-- What is needed --
Please edit the section of the Formula One report that begins with the words containing "It was Kvyat’s" and ends with "winner in Germany.", and return that section with "Vettel" changed to "Sebastian Vettel".

-- Selection --
- - -
Hamilton will be back in action at this weekend’s Hungarian Grand Prix, the final round before Formula One’s summer break.

Daniil Kvyat, meanwhile, says he feels like he has “lost the chains” of his difficult first period in Formula 1 with his podium at Hockenheim.

The Russian, 25, was sacked from the Red Bull programme at the end of 2017 but re-signed by junior team Toro Rosso this year.

He told the BBC: “It was sometimes tough and I thought maybe F1 was over for me but life just proves if you work hard and never give up, things are possible.”

He added: “These three difficult years just felt like they crashed from my shoulders, finally.”

Kvyat was running out of the points for much of a topsy-turvy, incident-strewn race in wet-dry conditions at Hockenheim, but a late choice to fit slick tyres saw him jump from ninth place to third.

It was Kvyat’s first podium since the 2016 Chinese Grand Prix, when he was driving for Red Bull.

The race after that, his home event in Russia, Kvyat was involved in a first-corner crash with Vettel – his second in two races – and was then demoted back to Toro Rosso in a swap for Max Verstappen, who was the winner in Germany.
- - -
-- Data extract --
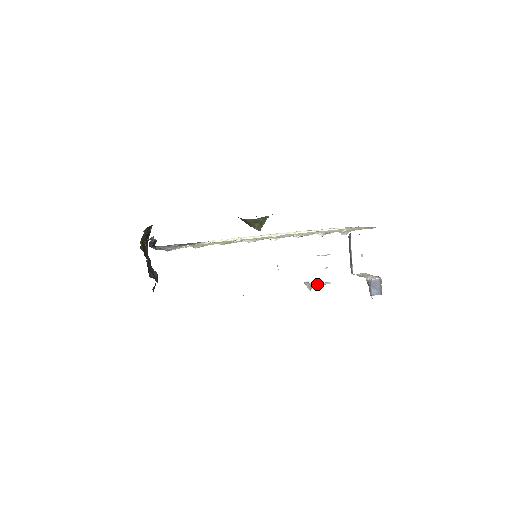
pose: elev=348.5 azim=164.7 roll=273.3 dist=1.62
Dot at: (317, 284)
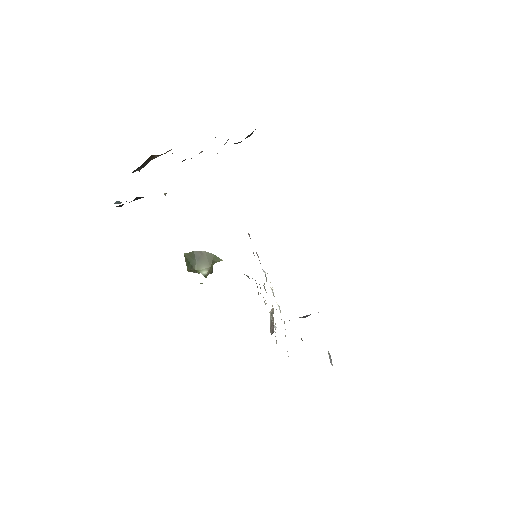
Dot at: occluded
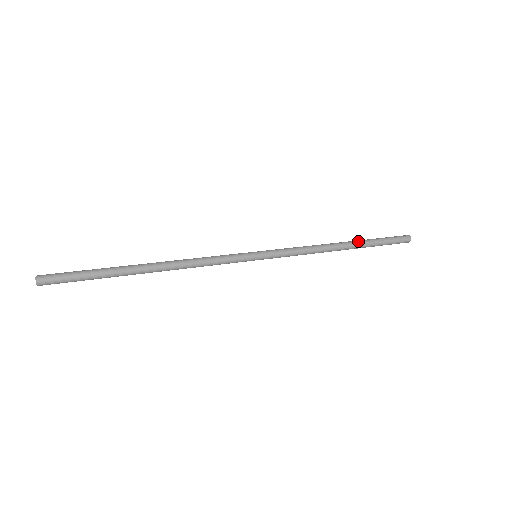
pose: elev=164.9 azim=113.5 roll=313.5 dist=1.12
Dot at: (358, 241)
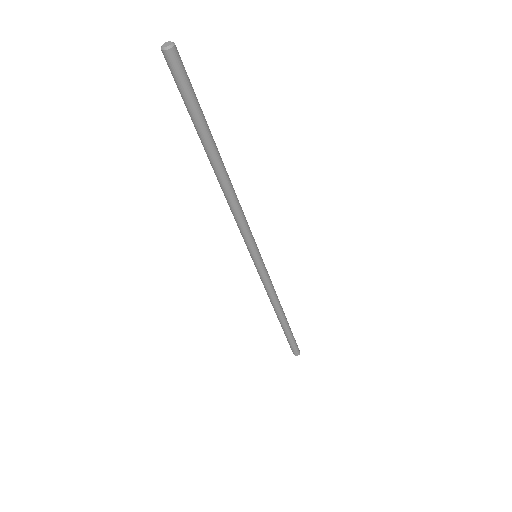
Dot at: (287, 321)
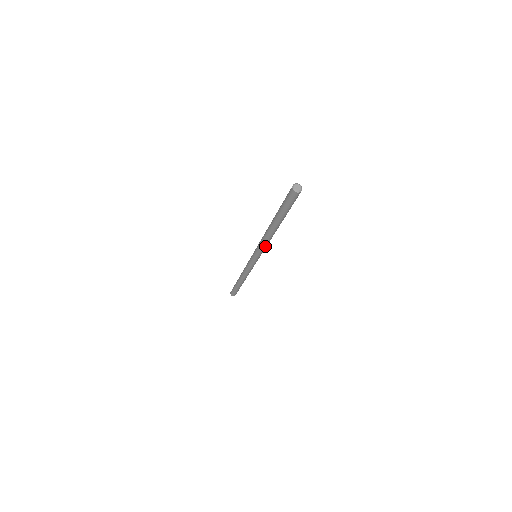
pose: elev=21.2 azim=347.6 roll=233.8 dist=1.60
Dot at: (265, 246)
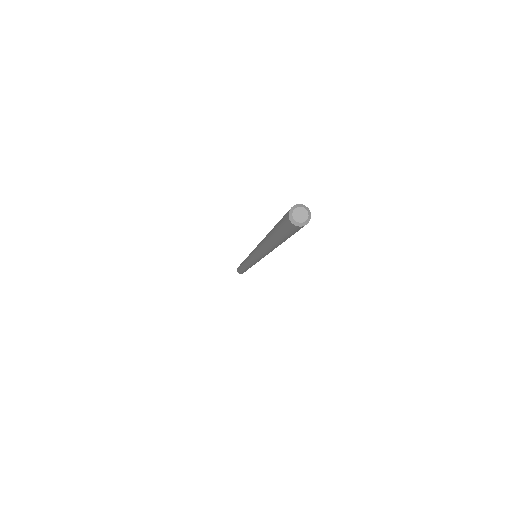
Dot at: (263, 256)
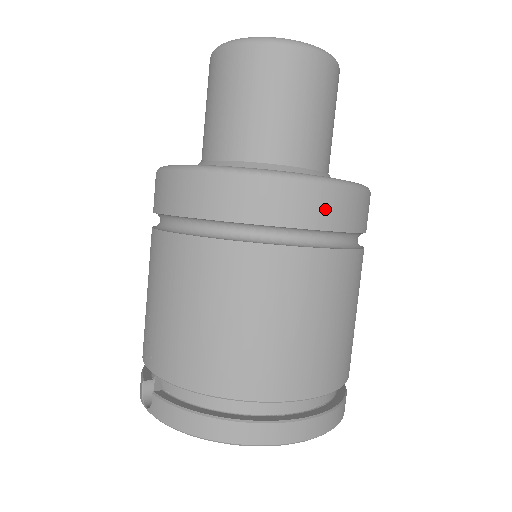
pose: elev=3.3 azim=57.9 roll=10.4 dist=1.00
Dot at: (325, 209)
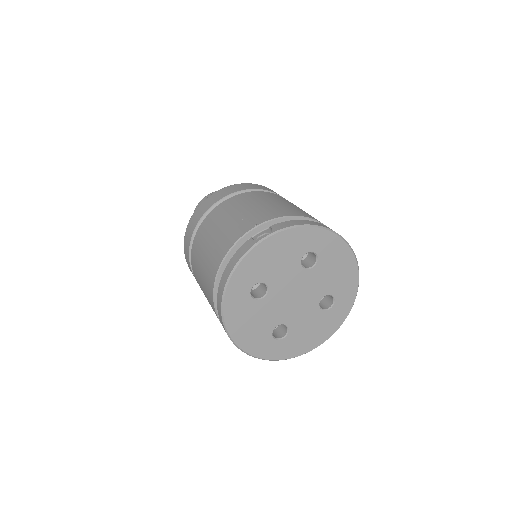
Dot at: occluded
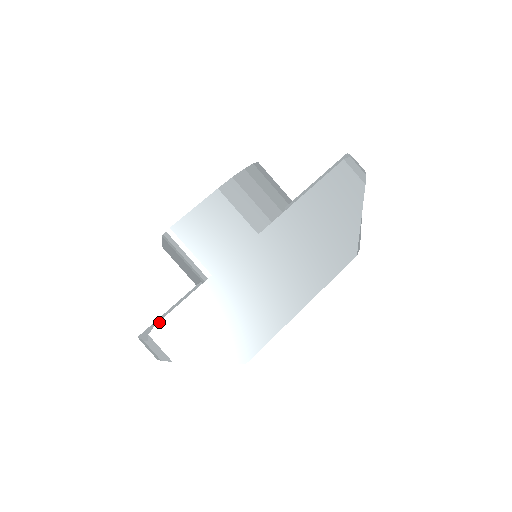
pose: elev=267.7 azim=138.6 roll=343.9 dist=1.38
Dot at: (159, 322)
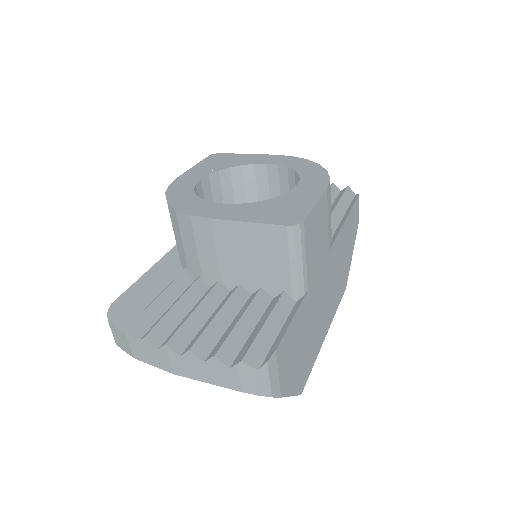
Dot at: (279, 345)
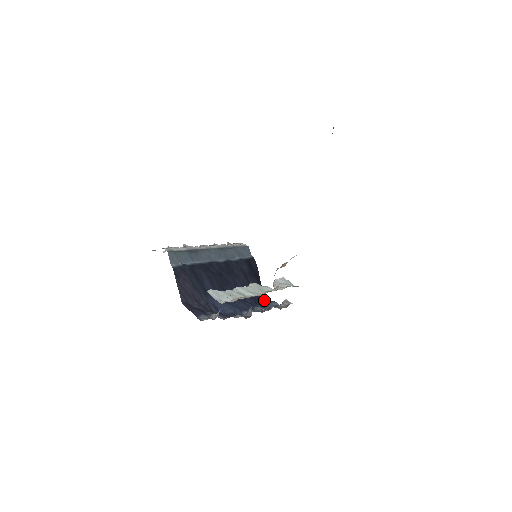
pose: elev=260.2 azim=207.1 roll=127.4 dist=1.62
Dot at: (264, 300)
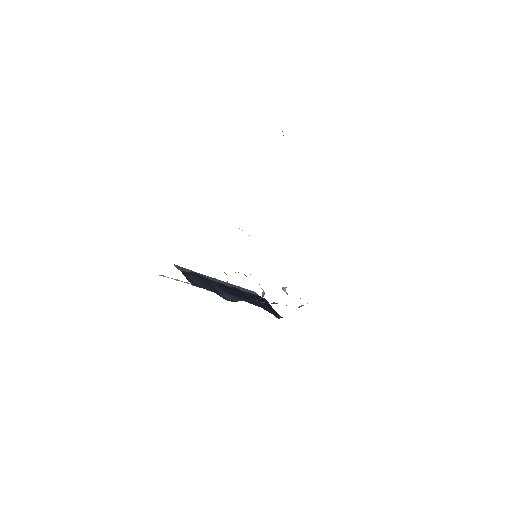
Dot at: (281, 317)
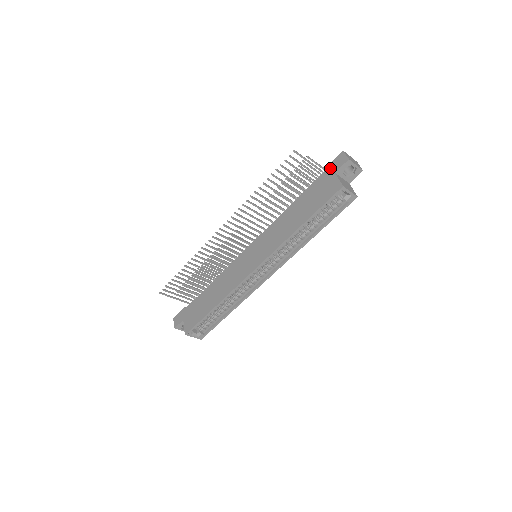
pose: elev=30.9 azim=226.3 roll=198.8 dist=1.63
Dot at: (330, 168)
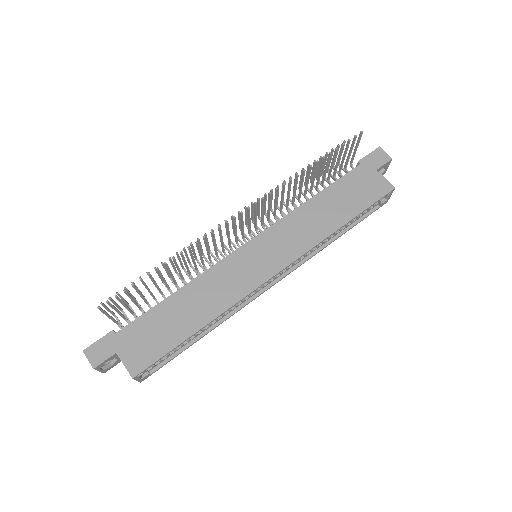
- - -
-- Task result --
It was Kvyat’s first podium since the 2016 Chinese Grand Prix, when he was driving for Red Bull.

The race after that, his home event in Russia, Kvyat was involved in a first-corner crash with Sebastian Vettel – his second in two races – and was then demoted back to Toro Rosso in a swap for Max Verstappen, who was the winner in Germany.